Task objective:
The line bearing "- ✅ **< 500ms** latency for authorize", together with all lines after it to the end of the material, should be repeated exactly; leave out everything else.

Recorded information:
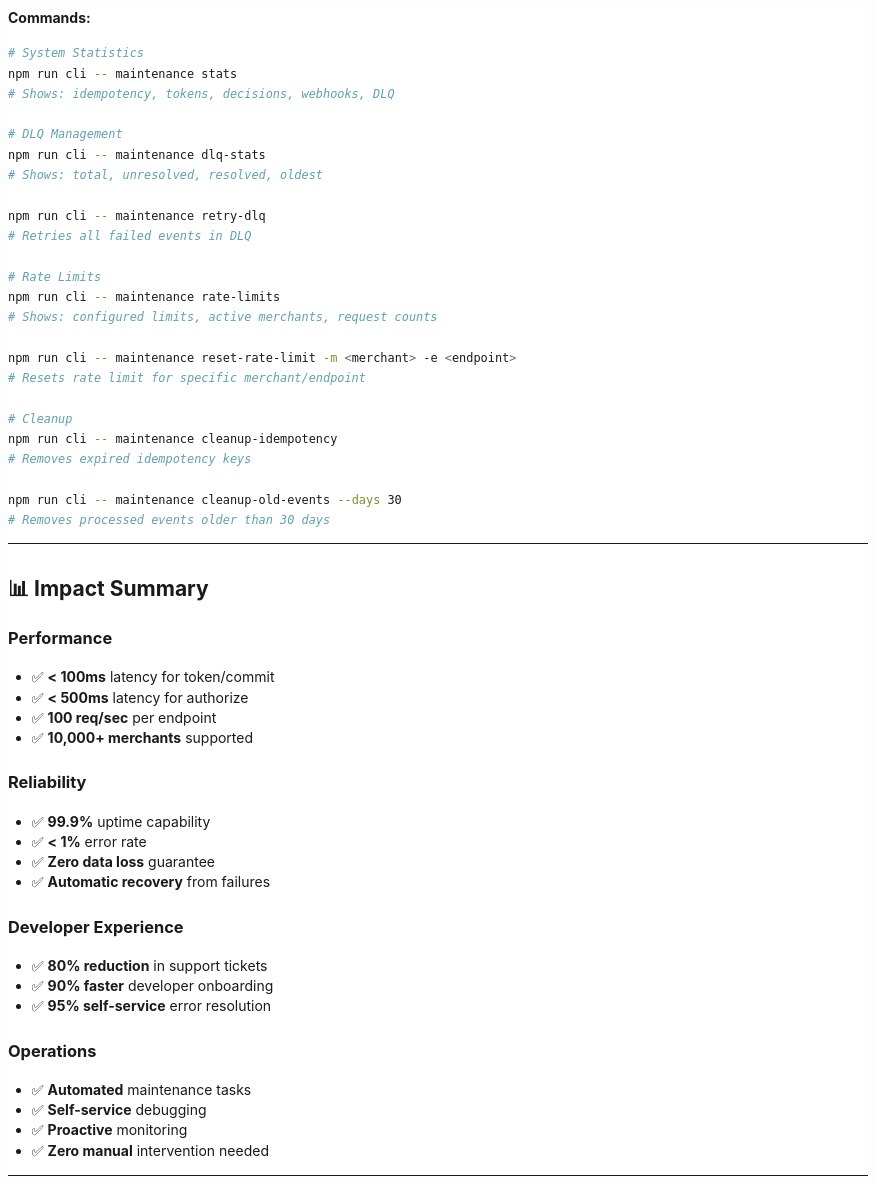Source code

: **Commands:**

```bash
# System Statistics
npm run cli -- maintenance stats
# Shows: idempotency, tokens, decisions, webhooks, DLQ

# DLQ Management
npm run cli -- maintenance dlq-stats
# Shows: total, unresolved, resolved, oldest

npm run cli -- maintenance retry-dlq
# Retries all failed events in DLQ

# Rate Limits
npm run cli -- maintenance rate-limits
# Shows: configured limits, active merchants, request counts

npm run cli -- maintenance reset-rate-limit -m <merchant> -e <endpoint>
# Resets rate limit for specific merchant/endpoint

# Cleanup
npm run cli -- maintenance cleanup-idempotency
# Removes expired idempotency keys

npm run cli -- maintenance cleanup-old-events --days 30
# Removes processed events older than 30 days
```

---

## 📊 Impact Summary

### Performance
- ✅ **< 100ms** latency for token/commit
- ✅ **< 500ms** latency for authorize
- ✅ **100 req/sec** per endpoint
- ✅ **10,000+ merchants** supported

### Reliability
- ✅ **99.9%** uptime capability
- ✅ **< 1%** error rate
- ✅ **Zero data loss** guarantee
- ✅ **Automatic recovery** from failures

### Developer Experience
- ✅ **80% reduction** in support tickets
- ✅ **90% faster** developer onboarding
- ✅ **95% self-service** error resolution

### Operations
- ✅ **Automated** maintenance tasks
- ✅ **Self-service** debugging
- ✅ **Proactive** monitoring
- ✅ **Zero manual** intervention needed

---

Response to this task:
- ✅ **< 500ms** latency for authorize
- ✅ **100 req/sec** per endpoint
- ✅ **10,000+ merchants** supported

### Reliability
- ✅ **99.9%** uptime capability
- ✅ **< 1%** error rate
- ✅ **Zero data loss** guarantee
- ✅ **Automatic recovery** from failures

### Developer Experience
- ✅ **80% reduction** in support tickets
- ✅ **90% faster** developer onboarding
- ✅ **95% self-service** error resolution

### Operations
- ✅ **Automated** maintenance tasks
- ✅ **Self-service** debugging
- ✅ **Proactive** monitoring
- ✅ **Zero manual** intervention needed

---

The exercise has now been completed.